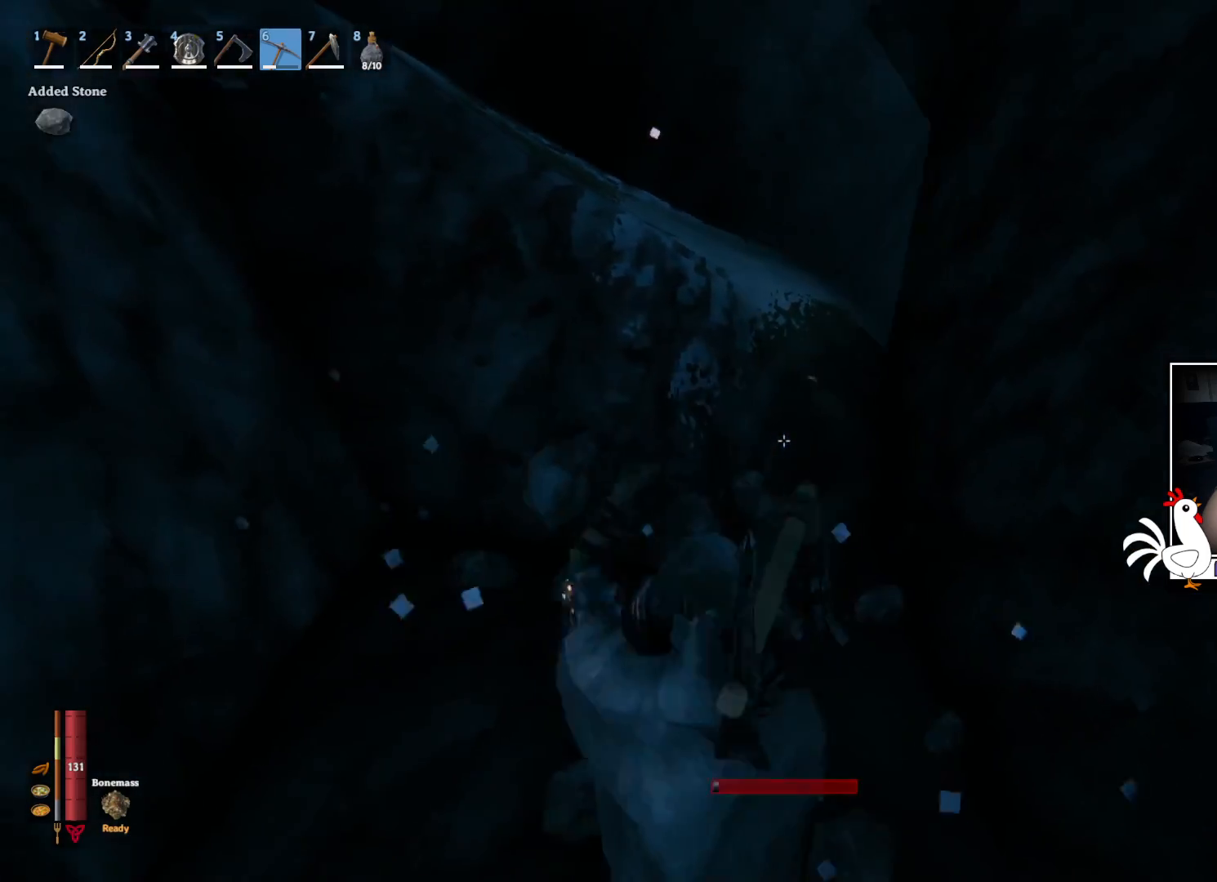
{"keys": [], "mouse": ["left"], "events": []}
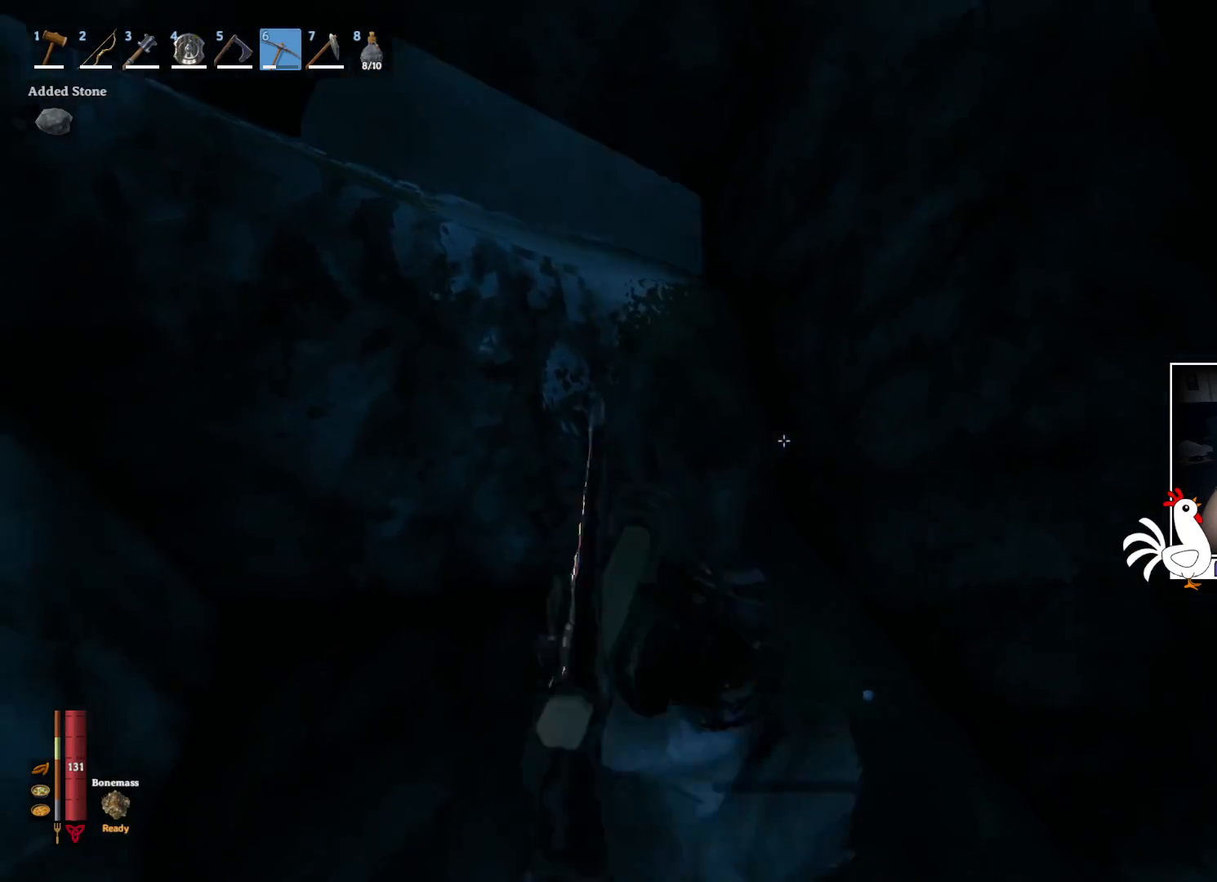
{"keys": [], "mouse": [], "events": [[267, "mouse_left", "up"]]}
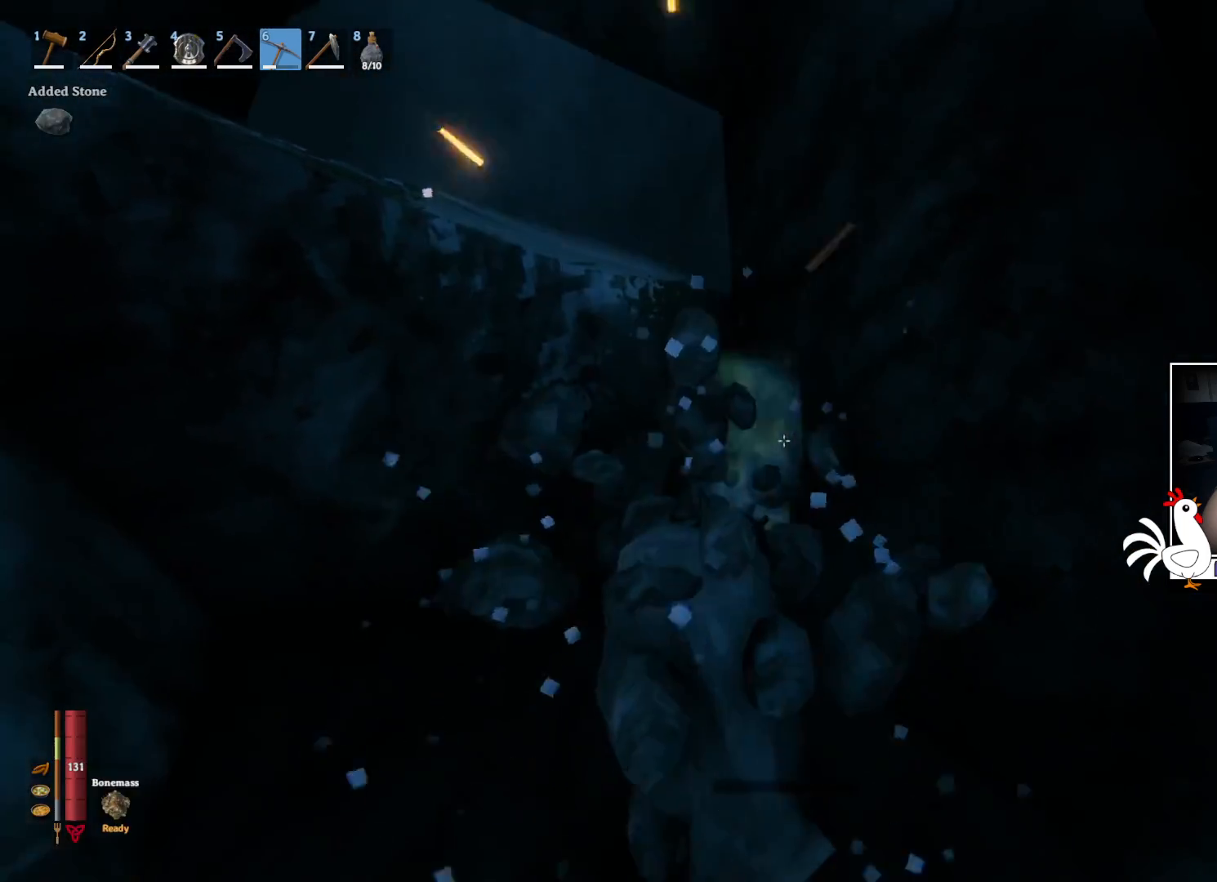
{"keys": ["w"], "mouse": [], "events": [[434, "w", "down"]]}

═══

** What you should do **
The job is to set down the whole listing exactly, excluding any images.

** Solution to this task **
{"keys": [], "mouse": ["left"], "events": []}
{"keys": [], "mouse": [], "events": [[267, "mouse_left", "up"]]}
{"keys": ["w"], "mouse": [], "events": [[434, "w", "down"]]}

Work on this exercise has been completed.